**Exercise goal:** Omit every picture, then return the listing verbatim.

**Records for the exercise:**
· · ·

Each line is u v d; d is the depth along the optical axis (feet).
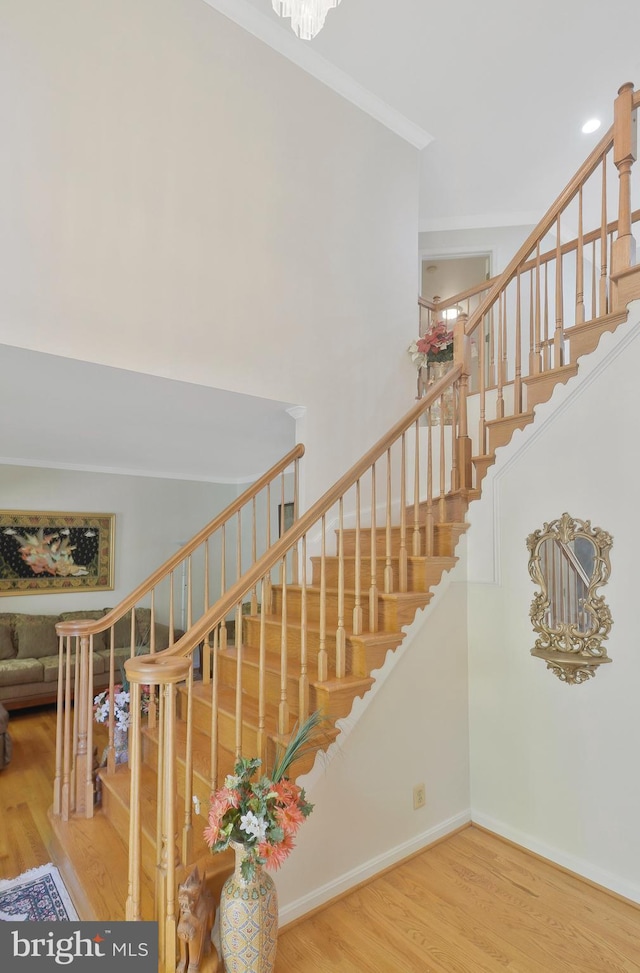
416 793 8.25
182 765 7.81
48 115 7.86
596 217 18.29
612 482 7.63
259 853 5.26
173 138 9.22
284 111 10.98
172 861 5.52
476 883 7.48
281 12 5.87
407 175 13.67
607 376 7.75
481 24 10.90
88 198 8.18
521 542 8.67
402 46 11.35
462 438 9.61
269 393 10.37
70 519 18.56
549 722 8.19
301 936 6.41
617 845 7.31
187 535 21.31
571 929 6.58
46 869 7.59
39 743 13.12
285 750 6.47
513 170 15.92
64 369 8.39
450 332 12.66
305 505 11.07
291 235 10.94
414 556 8.86
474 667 9.25
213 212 9.69
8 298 7.38
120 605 9.30
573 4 10.54
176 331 9.07
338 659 7.48
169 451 15.93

· · ·

**Reply to the exercise:**
Each line is u v d; d is the depth along the optical axis (feet).
416 793 8.25
182 765 7.81
48 115 7.86
596 217 18.29
612 482 7.63
259 853 5.26
173 138 9.22
284 111 10.98
172 861 5.52
476 883 7.48
281 12 5.87
407 175 13.67
607 376 7.75
481 24 10.90
88 198 8.18
521 542 8.67
402 46 11.35
462 438 9.61
269 393 10.37
70 519 18.56
549 722 8.19
301 936 6.41
617 845 7.31
187 535 21.31
571 929 6.58
46 869 7.59
39 743 13.12
285 750 6.47
513 170 15.92
64 369 8.39
450 332 12.66
305 505 11.07
291 235 10.94
414 556 8.86
474 667 9.25
213 212 9.69
8 298 7.38
120 605 9.30
573 4 10.54
176 331 9.07
338 659 7.48
169 451 15.93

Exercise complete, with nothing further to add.